Solicitor for the chief executive of the Medical Council John McDowell told the hearing Mr Flynn treated the then 14-year-old boy following a crash on October 30th 2003. Legal proceedings were subsequently issued arising from the crash and solicitors for the teenager wrote to Mr Flynn seeking a medical report. He failed over a period of years to respond to repeated written requests and phone calls and a complaint was made to the Medical council.
In correspondence with the Medical Council Mr Flynn said he had previously issued medical reports to the legal profession "on the understanding that the care of my patients in hospital are my primary consideration and not the interests of the legal profession".
He said he had been "repeatedly inconvenienced by summons to attend court as a witness" and "could not run a proper surgical practice by wasting my time attending cases that were either settled and could have been settled without my attendance at court or else deferred to another day".
He concluded his letter to the Medical council, received in June 2009, by saying: "I am now looking forward to retiring from medicine to be rid of the legal profession and no doubt the legal profession will be delighted to be rid of me and find somebody more obliging in their view when it comes to issuing of medical reports".
In January 2010 Mr Flynn provided the medical report and made a contribution to a cystic fibrosis charity. Lawyers withdrew the complaint to the medical council. Mr McDowell for the Council said that until that time Mr Flynn "didn't even have the courtesy to respond" to the patient's lawyers.

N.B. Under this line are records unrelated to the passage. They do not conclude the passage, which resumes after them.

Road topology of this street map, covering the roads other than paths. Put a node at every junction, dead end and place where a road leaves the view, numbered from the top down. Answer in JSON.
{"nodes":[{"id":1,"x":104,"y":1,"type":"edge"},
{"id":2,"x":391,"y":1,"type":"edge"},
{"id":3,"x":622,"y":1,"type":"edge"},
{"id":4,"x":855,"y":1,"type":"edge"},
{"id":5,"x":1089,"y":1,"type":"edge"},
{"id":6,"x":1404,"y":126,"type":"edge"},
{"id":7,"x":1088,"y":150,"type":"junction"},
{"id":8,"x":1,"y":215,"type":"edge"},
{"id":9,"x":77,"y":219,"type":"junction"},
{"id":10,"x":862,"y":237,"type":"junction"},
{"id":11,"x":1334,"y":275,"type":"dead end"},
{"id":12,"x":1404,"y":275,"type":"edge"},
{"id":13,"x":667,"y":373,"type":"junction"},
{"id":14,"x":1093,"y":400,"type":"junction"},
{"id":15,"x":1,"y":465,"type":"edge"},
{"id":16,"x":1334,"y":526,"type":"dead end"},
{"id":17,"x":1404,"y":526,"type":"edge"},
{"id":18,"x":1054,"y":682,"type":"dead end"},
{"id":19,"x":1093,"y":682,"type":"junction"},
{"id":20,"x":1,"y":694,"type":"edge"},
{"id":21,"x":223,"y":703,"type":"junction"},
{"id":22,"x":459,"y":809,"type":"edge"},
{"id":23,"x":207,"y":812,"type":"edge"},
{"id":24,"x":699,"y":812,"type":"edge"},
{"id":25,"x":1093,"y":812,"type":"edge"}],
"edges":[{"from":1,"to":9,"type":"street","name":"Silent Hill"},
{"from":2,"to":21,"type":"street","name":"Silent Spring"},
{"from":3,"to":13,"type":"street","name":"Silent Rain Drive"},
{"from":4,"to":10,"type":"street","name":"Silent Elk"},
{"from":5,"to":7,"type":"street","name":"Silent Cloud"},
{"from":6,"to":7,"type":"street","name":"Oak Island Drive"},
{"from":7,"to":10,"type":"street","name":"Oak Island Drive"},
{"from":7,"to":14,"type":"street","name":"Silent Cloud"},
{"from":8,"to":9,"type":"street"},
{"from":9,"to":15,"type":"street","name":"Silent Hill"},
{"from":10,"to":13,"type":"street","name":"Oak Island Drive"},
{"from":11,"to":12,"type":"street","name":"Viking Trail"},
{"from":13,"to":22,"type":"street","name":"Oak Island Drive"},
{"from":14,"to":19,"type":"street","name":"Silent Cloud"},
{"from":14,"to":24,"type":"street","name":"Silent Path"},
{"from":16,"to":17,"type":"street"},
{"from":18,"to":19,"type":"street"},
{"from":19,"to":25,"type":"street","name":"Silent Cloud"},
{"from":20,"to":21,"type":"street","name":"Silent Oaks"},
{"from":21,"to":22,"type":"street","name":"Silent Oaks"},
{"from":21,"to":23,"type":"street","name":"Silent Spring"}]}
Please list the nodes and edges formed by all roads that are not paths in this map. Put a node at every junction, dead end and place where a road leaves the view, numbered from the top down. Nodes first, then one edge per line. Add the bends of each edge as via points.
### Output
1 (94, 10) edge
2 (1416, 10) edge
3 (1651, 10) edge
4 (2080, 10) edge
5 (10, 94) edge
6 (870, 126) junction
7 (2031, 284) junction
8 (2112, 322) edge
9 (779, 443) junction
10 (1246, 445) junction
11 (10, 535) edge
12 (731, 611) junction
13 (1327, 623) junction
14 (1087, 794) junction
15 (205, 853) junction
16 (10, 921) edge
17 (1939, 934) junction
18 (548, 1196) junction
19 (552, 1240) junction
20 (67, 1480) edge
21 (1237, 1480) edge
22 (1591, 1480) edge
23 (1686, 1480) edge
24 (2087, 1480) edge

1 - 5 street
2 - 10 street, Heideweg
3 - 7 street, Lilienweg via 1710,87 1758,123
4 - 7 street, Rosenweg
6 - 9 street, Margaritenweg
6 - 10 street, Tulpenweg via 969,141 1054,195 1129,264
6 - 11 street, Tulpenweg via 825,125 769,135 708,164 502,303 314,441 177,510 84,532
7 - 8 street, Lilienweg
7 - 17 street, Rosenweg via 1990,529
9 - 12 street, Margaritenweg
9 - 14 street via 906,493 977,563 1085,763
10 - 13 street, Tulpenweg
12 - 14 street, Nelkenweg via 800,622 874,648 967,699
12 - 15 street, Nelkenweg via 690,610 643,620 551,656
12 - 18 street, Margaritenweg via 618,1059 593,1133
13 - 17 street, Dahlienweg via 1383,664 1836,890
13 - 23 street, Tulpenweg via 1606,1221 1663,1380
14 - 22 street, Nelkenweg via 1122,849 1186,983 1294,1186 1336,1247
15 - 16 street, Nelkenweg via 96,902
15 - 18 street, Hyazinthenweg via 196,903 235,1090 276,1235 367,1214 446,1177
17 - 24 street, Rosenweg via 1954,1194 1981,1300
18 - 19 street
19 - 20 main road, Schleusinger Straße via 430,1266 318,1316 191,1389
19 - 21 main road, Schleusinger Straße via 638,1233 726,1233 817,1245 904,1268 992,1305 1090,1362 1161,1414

Solicitor Vincent Shields said Mr Flynn's primary concern was the care of his patients and he would now be in a position to give an undertaking to provide such medial reports in the future if required because there were now three posts at the hospital, where in the past there were only two.
Chairman of the hearing Dr Richard Brennan pointed out that unnecessary delays in responding increased costs and added to the suffering to patients.
In the previous case in 1992 a woman involved in a road crash sought a medical report from Mr Flynn for a legal action. He failed to respond to repeated correspondence for the report. A complaint was subsequently made to the Medical Council. He was censured for professional misconduct and advised of his responsibility to comply with his ethical and moral obligations, to properly communicate with patients and treat them with proper respect and courtesy.